▶ INPUT
_____

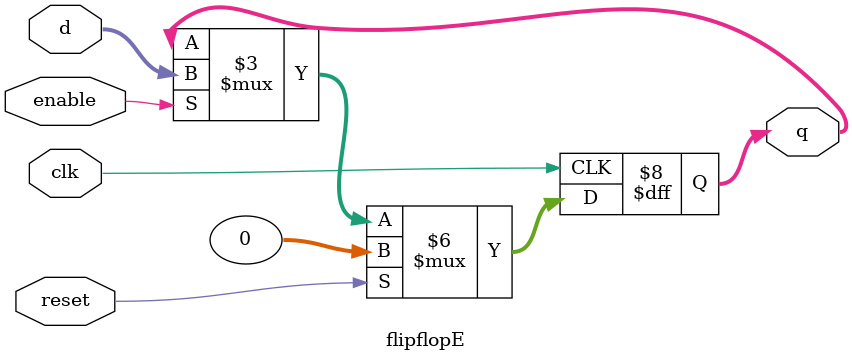
<source format=v>
module flipflopE #(parameter WIDTH=32)
    (output reg [ WIDTH-1:0] q,
        input [WIDTH-1:0] d,
        input clk,reset,enable);
    always @(posedge clk)
        if(reset)  
            q<=0;
        else if(enable)
            q<=d;
        else
            q<=q;
        endmodule

</source>
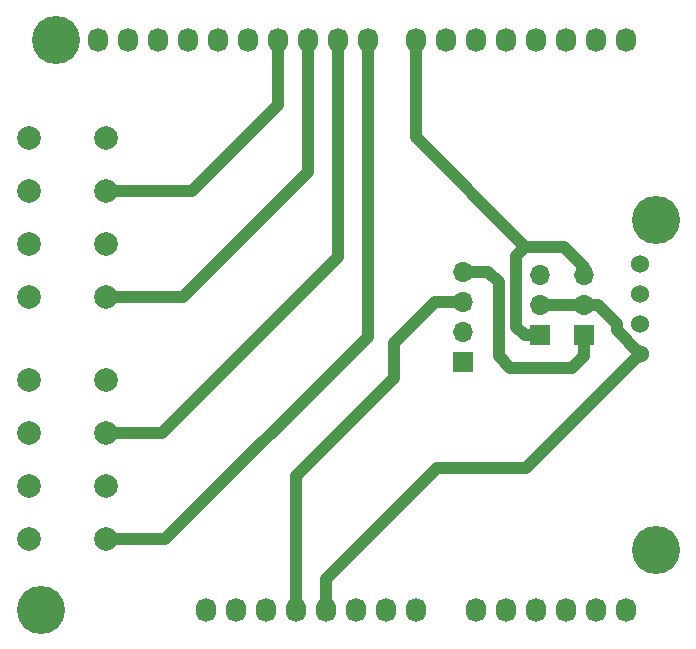
<source format=gbr>
%TF.GenerationSoftware,KiCad,Pcbnew,(5.1.9-0-10_14)*%
%TF.CreationDate,2021-08-16T13:27:39+08:00*%
%TF.ProjectId,arduino_oled_sonic,61726475-696e-46f5-9f6f-6c65645f736f,rev?*%
%TF.SameCoordinates,Original*%
%TF.FileFunction,Copper,L1,Top*%
%TF.FilePolarity,Positive*%
%FSLAX46Y46*%
G04 Gerber Fmt 4.6, Leading zero omitted, Abs format (unit mm)*
G04 Created by KiCad (PCBNEW (5.1.9-0-10_14)) date 2021-08-16 13:27:39*
%MOMM*%
%LPD*%
G01*
G04 APERTURE LIST*
%TA.AperFunction,ComponentPad*%
%ADD10O,1.700000X1.700000*%
%TD*%
%TA.AperFunction,ComponentPad*%
%ADD11R,1.700000X1.700000*%
%TD*%
%TA.AperFunction,ComponentPad*%
%ADD12C,2.000000*%
%TD*%
%TA.AperFunction,ComponentPad*%
%ADD13C,1.530000*%
%TD*%
%TA.AperFunction,ComponentPad*%
%ADD14O,1.727200X2.032000*%
%TD*%
%TA.AperFunction,ComponentPad*%
%ADD15C,4.064000*%
%TD*%
%TA.AperFunction,Conductor*%
%ADD16C,1.000000*%
%TD*%
G04 APERTURE END LIST*
D10*
%TO.P,J3,3*%
%TO.N,GND*%
X167248000Y-95535000D03*
%TO.P,J3,2*%
%TO.N,+5V*%
X167248000Y-98075000D03*
D11*
%TO.P,J3,1*%
%TO.N,/7*%
X167248000Y-100615000D03*
%TD*%
D10*
%TO.P,J2,3*%
%TO.N,/7*%
X170998000Y-95535000D03*
%TO.P,J2,2*%
%TO.N,+5V*%
X170998000Y-98075000D03*
D11*
%TO.P,J2,1*%
%TO.N,GND*%
X170998000Y-100615000D03*
%TD*%
D12*
%TO.P,SW4,1*%
%TO.N,GND*%
X130498000Y-113365000D03*
%TO.P,SW4,2*%
%TO.N,/8*%
X130498000Y-117865000D03*
%TO.P,SW4,1*%
%TO.N,GND*%
X123998000Y-113365000D03*
%TO.P,SW4,2*%
%TO.N,/8*%
X123998000Y-117865000D03*
%TD*%
%TO.P,SW3,1*%
%TO.N,GND*%
X130498000Y-104365000D03*
%TO.P,SW3,2*%
%TO.N,/9(\u002A\u002A)*%
X130498000Y-108865000D03*
%TO.P,SW3,1*%
%TO.N,GND*%
X123998000Y-104365000D03*
%TO.P,SW3,2*%
%TO.N,/9(\u002A\u002A)*%
X123998000Y-108865000D03*
%TD*%
%TO.P,SW2,1*%
%TO.N,GND*%
X130498000Y-92865000D03*
%TO.P,SW2,2*%
%TO.N,/10(\u002A\u002A/SS)*%
X130498000Y-97365000D03*
%TO.P,SW2,1*%
%TO.N,GND*%
X123998000Y-92865000D03*
%TO.P,SW2,2*%
%TO.N,/10(\u002A\u002A/SS)*%
X123998000Y-97365000D03*
%TD*%
%TO.P,SW1,1*%
%TO.N,GND*%
X130498000Y-83865000D03*
%TO.P,SW1,2*%
%TO.N,/11(\u002A\u002A/MOSI)*%
X130498000Y-88365000D03*
%TO.P,SW1,1*%
%TO.N,GND*%
X123998000Y-83865000D03*
%TO.P,SW1,2*%
%TO.N,/11(\u002A\u002A/MOSI)*%
X123998000Y-88365000D03*
%TD*%
D10*
%TO.P,J1,4*%
%TO.N,GND*%
X160748000Y-95245000D03*
%TO.P,J1,3*%
%TO.N,+3V3*%
X160748000Y-97785000D03*
%TO.P,J1,2*%
%TO.N,/A5(SCL)*%
X160748000Y-100325000D03*
D11*
%TO.P,J1,1*%
%TO.N,/A4(SDA)*%
X160748000Y-102865000D03*
%TD*%
D13*
%TO.P,U1,2*%
%TO.N,/12(MISO)*%
X175748000Y-99635000D03*
%TO.P,U1,3*%
%TO.N,/13(SCK)*%
X175748000Y-97095000D03*
%TO.P,U1,4*%
%TO.N,GND*%
X175748000Y-94555000D03*
%TO.P,U1,1*%
%TO.N,+5V*%
X175748000Y-102175000D03*
%TD*%
D14*
%TO.P,P1,1*%
%TO.N,Net-(P1-Pad1)*%
X138938000Y-123825000D03*
%TO.P,P1,2*%
%TO.N,/IOREF*%
X141478000Y-123825000D03*
%TO.P,P1,3*%
%TO.N,/Reset*%
X144018000Y-123825000D03*
%TO.P,P1,4*%
%TO.N,+3V3*%
X146558000Y-123825000D03*
%TO.P,P1,5*%
%TO.N,+5V*%
X149098000Y-123825000D03*
%TO.P,P1,6*%
%TO.N,GND*%
X151638000Y-123825000D03*
%TO.P,P1,7*%
X154178000Y-123825000D03*
%TO.P,P1,8*%
%TO.N,/Vin*%
X156718000Y-123825000D03*
%TD*%
%TO.P,P2,1*%
%TO.N,/A0*%
X161798000Y-123825000D03*
%TO.P,P2,2*%
%TO.N,/A1*%
X164338000Y-123825000D03*
%TO.P,P2,3*%
%TO.N,/A2*%
X166878000Y-123825000D03*
%TO.P,P2,4*%
%TO.N,/A3*%
X169418000Y-123825000D03*
%TO.P,P2,5*%
%TO.N,/A4(SDA)*%
X171958000Y-123825000D03*
%TO.P,P2,6*%
%TO.N,/A5(SCL)*%
X174498000Y-123825000D03*
%TD*%
%TO.P,P3,1*%
%TO.N,Net-(P3-Pad1)*%
X129794000Y-75565000D03*
%TO.P,P3,2*%
%TO.N,Net-(P3-Pad2)*%
X132334000Y-75565000D03*
%TO.P,P3,3*%
%TO.N,/AREF*%
X134874000Y-75565000D03*
%TO.P,P3,4*%
%TO.N,GND*%
X137414000Y-75565000D03*
%TO.P,P3,5*%
%TO.N,/13(SCK)*%
X139954000Y-75565000D03*
%TO.P,P3,6*%
%TO.N,/12(MISO)*%
X142494000Y-75565000D03*
%TO.P,P3,7*%
%TO.N,/11(\u002A\u002A/MOSI)*%
X145034000Y-75565000D03*
%TO.P,P3,8*%
%TO.N,/10(\u002A\u002A/SS)*%
X147574000Y-75565000D03*
%TO.P,P3,9*%
%TO.N,/9(\u002A\u002A)*%
X150114000Y-75565000D03*
%TO.P,P3,10*%
%TO.N,/8*%
X152654000Y-75565000D03*
%TD*%
%TO.P,P4,1*%
%TO.N,/7*%
X156718000Y-75565000D03*
%TO.P,P4,2*%
%TO.N,/6(\u002A\u002A)*%
X159258000Y-75565000D03*
%TO.P,P4,3*%
%TO.N,/5(\u002A\u002A)*%
X161798000Y-75565000D03*
%TO.P,P4,4*%
%TO.N,/4*%
X164338000Y-75565000D03*
%TO.P,P4,5*%
%TO.N,/3(\u002A\u002A)*%
X166878000Y-75565000D03*
%TO.P,P4,6*%
%TO.N,/2*%
X169418000Y-75565000D03*
%TO.P,P4,7*%
%TO.N,/1(Tx)*%
X171958000Y-75565000D03*
%TO.P,P4,8*%
%TO.N,/0(Rx)*%
X174498000Y-75565000D03*
%TD*%
D15*
%TO.P,P5,1*%
%TO.N,Net-(P5-Pad1)*%
X124968000Y-123825000D03*
%TD*%
%TO.P,P6,1*%
%TO.N,Net-(P6-Pad1)*%
X177038000Y-118745000D03*
%TD*%
%TO.P,P7,1*%
%TO.N,Net-(P7-Pad1)*%
X126238000Y-75565000D03*
%TD*%
%TO.P,P8,1*%
%TO.N,Net-(P8-Pad1)*%
X177038000Y-90805000D03*
%TD*%
D16*
%TO.N,+5V*%
X149098000Y-123825000D02*
X149098000Y-121265000D01*
X149098000Y-121265000D02*
X158498000Y-111865000D01*
X166058000Y-111865000D02*
X175748000Y-102175000D01*
X158498000Y-111865000D02*
X166058000Y-111865000D01*
X167248000Y-98075000D02*
X170998000Y-98075000D01*
X172200081Y-98075000D02*
X173748000Y-99622919D01*
X170998000Y-98075000D02*
X172200081Y-98075000D01*
X173748000Y-100175000D02*
X175748000Y-102175000D01*
X173748000Y-99622919D02*
X173748000Y-100175000D01*
%TO.N,GND*%
X170998000Y-100615000D02*
X170998000Y-102365000D01*
X170998000Y-102365000D02*
X169998000Y-103365000D01*
X169998000Y-103365000D02*
X164748000Y-103365000D01*
X164748000Y-103365000D02*
X163748000Y-102365000D01*
X163748000Y-102365000D02*
X163748000Y-96115000D01*
X162878000Y-95245000D02*
X160748000Y-95245000D01*
X163748000Y-96115000D02*
X162878000Y-95245000D01*
%TO.N,/9(\u002A\u002A)*%
X150114000Y-93999000D02*
X150114000Y-91481000D01*
X135248000Y-108865000D02*
X150114000Y-93999000D01*
X150114000Y-75565000D02*
X150114000Y-91481000D01*
X130498000Y-108865000D02*
X134498000Y-108865000D01*
X134498000Y-108865000D02*
X135248000Y-108865000D01*
X133248000Y-108865000D02*
X134498000Y-108865000D01*
%TO.N,/8*%
X152654000Y-100709000D02*
X152654000Y-97209000D01*
X135498000Y-117865000D02*
X152654000Y-100709000D01*
X152654000Y-97209000D02*
X152654000Y-75565000D01*
X133248000Y-117865000D02*
X133748000Y-117865000D01*
X133748000Y-117865000D02*
X130498000Y-117865000D01*
X133748000Y-117865000D02*
X135498000Y-117865000D01*
%TO.N,/7*%
X167248000Y-100615000D02*
X165998000Y-100615000D01*
X165998000Y-100615000D02*
X165248000Y-99865000D01*
X165248000Y-99865000D02*
X165248000Y-93865000D01*
X165248000Y-93865000D02*
X165998000Y-93115000D01*
X165998000Y-93115000D02*
X169248000Y-93115000D01*
X170998000Y-94865000D02*
X170998000Y-95535000D01*
X169248000Y-93115000D02*
X170998000Y-94865000D01*
X156718000Y-83835000D02*
X165998000Y-93115000D01*
X156718000Y-75565000D02*
X156718000Y-83835000D01*
%TO.N,/10(\u002A\u002A/SS)*%
X147574000Y-86789000D02*
X147574000Y-75565000D01*
X136998000Y-97365000D02*
X147574000Y-86789000D01*
X130498000Y-97365000D02*
X134748000Y-97365000D01*
X134748000Y-97365000D02*
X136998000Y-97365000D01*
X133248000Y-97365000D02*
X134748000Y-97365000D01*
%TO.N,+3V3*%
X146558000Y-123825000D02*
X146558000Y-112555000D01*
X160748000Y-97785000D02*
X158328000Y-97785000D01*
X154873000Y-101240000D02*
X154873000Y-104240000D01*
X158328000Y-97785000D02*
X154873000Y-101240000D01*
X146558000Y-112555000D02*
X154873000Y-104240000D01*
%TO.N,/11(\u002A\u002A/MOSI)*%
X145034000Y-81079000D02*
X145034000Y-77105001D01*
X137748000Y-88365000D02*
X145034000Y-81079000D01*
X145034000Y-77105001D02*
X145034000Y-75565000D01*
X130498000Y-88365000D02*
X134498000Y-88365000D01*
X134498000Y-88365000D02*
X137748000Y-88365000D01*
X133248000Y-88365000D02*
X134498000Y-88365000D01*
%TD*%
M02*

</source>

_____

▶ EXERCISE BRIEF
All that is wanted is the stretch of lines above from the one containing "X158498000Y-111865000D01*" through the one containing "X162878000Y-95245000D01*", duplicated exactly.

▶ SOLUTION TO THIS TASK
X158498000Y-111865000D01*
X166058000Y-111865000D02*
X175748000Y-102175000D01*
X158498000Y-111865000D02*
X166058000Y-111865000D01*
X167248000Y-98075000D02*
X170998000Y-98075000D01*
X172200081Y-98075000D02*
X173748000Y-99622919D01*
X170998000Y-98075000D02*
X172200081Y-98075000D01*
X173748000Y-100175000D02*
X175748000Y-102175000D01*
X173748000Y-99622919D02*
X173748000Y-100175000D01*
%TO.N,GND*%
X170998000Y-100615000D02*
X170998000Y-102365000D01*
X170998000Y-102365000D02*
X169998000Y-103365000D01*
X169998000Y-103365000D02*
X164748000Y-103365000D01*
X164748000Y-103365000D02*
X163748000Y-102365000D01*
X163748000Y-102365000D02*
X163748000Y-96115000D01*
X162878000Y-95245000D02*
X160748000Y-95245000D01*
X163748000Y-96115000D02*
X162878000Y-95245000D01*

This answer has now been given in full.